島倉杏奈さん(左)と東垂水優陽さん(右)
島倉さんは、デフリンピックの男女混合リレーで日本のアンカーを務め、チームは日本記録を更新した。生まれつき耳が聞こえない島倉さん、昼休みの様子は、一見普通の大学生と変わらない。友人の東垂水優陽さんと、彼氏の話で盛り上がっていた。
「私は杏奈ちゃんに彼氏がいることは知ってたよ。LINEのホーム画面、彼氏じゃない?」と東垂水さんが尋ねると、島倉さんは「そうです」と返す。「彼氏は県外?」という質問に「遠いんだよね。寒いところと暑いところだから全然違うんだよね」と答えた。

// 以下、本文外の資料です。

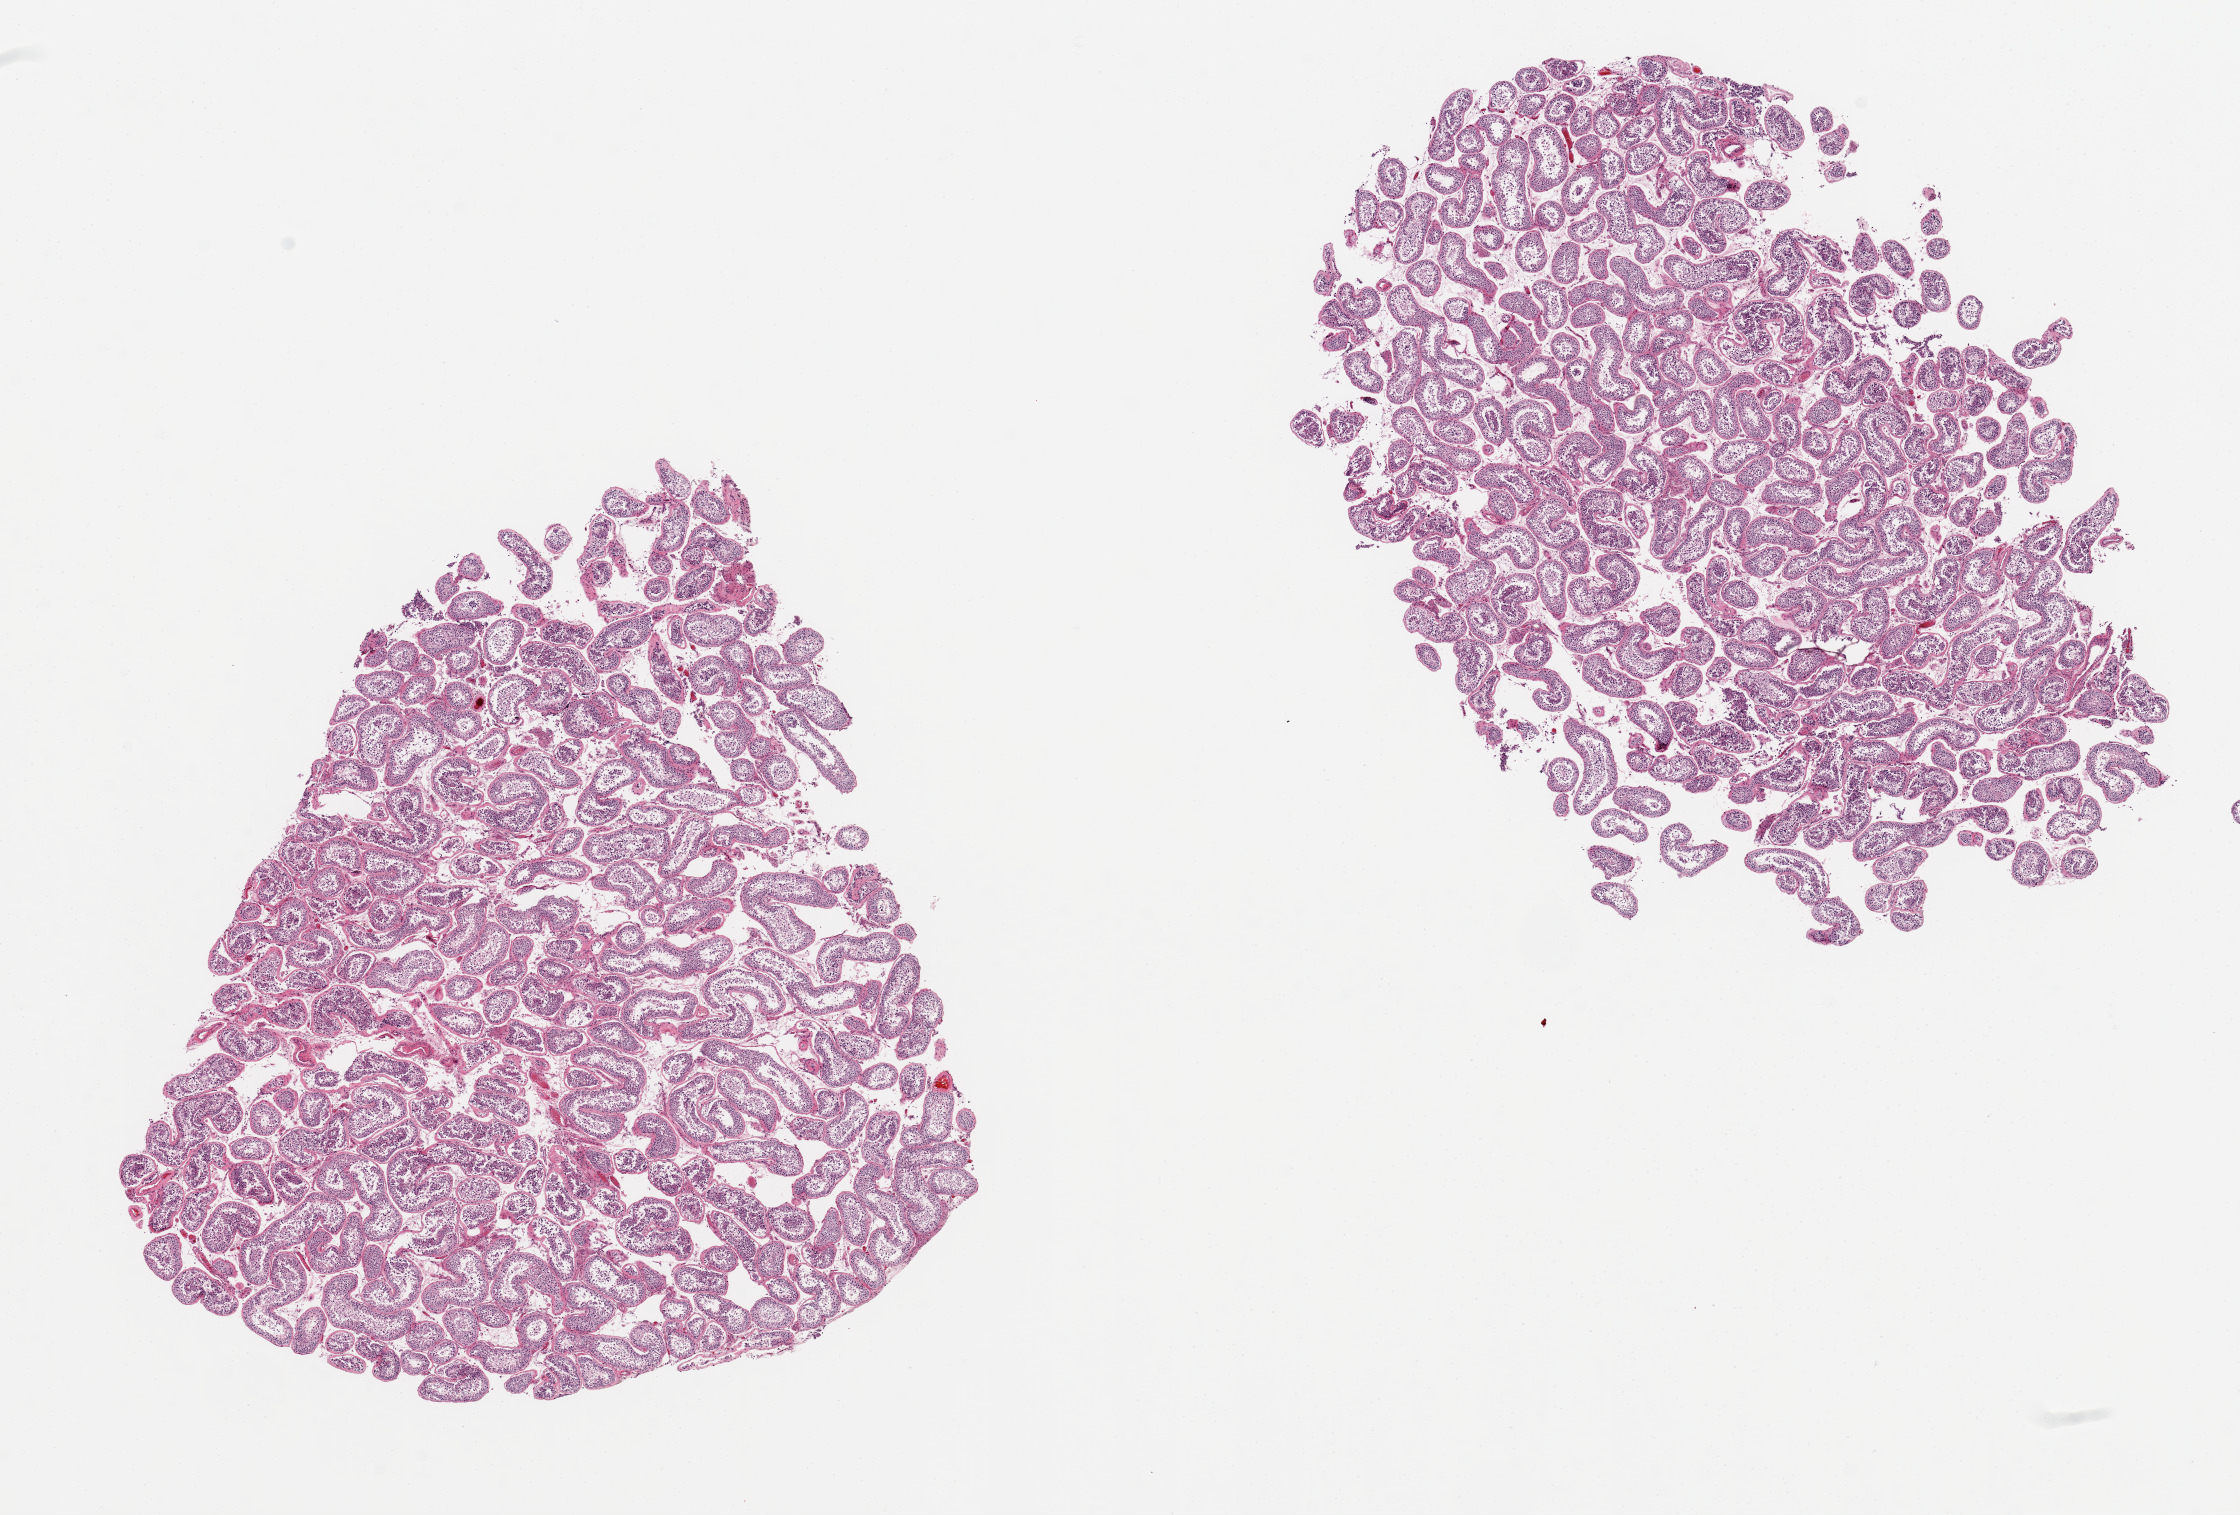
Digitized hematoxylin and eosin (H&E)-stained section, shown as a low-resolution overview of the whole scanned area (about 17.7 x 12.0 mm, slide scanned at 20x); PAXgene-fixed paraffin-embedded (PFPE) section; target tissue: testis; donor tissue sample. Donor: male.
Review note (as recorded): 2 pieces, 8x5 & 7x7 mm; spermatogenesis.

実はこのやりとり、すべて手話で行われていた。東垂水さんは島倉さんとの出会いがきっかけで手話の勉強を始めた。「私が手話を勉強していることを杏奈ちゃんはどう思う?」と尋ねると、島倉さんは「とってもうれしい」と返答。「スマホとかを使わずに話せることがうれしい」と、手話でのコミュニケーションに喜びを感じているという。
音声認識アプリ活用も課題が
昼食後、島倉さんは午後の授業へ向かう。スマートフォンの音声認識アプリを使って授業を受けているが、漢字の変換がうまくいかないことも。この日も「(シラスの)堆積」という内容の講義で「退席」と誤って表示される場面があった。
島倉さんは「授業の時に手話通訳が入っているといいなと思う。楽に授業を受けられるのではないか」と話す。「みんなが話していることが分からなくても『まあいいか』と。寂しさはあったけど、だんだん慣れてきたらその気持ちもなくなる」と、現状に適応しながらも改善を望んでいる。
長い学習期間と低い合格率 手話通訳の現状と課題

手話通訳者の養成講座(鹿児島市)
手話通訳者になるためのハードルは高い。一般的に5年の学習期間が必要とされ、鹿児島県内の過去5年の合格率の平均は10%未満だという。さらに、県が認定する手話通訳者と国が認定する手話通訳士の資格を持つ人は県内に合わせて105人いるが、そのうち半数は60代以上と高齢化も進んでいる。
県手話通訳問題研究会の横溝和恵会長は「手話通訳の雇用の場もないし、多いのは派遣だが、派遣もボランティアの範疇。これから5年後10年後を考えた時に、このままの状況を引きずっているようでは本当に通訳者がいなくなる」と深刻な課題を指摘する。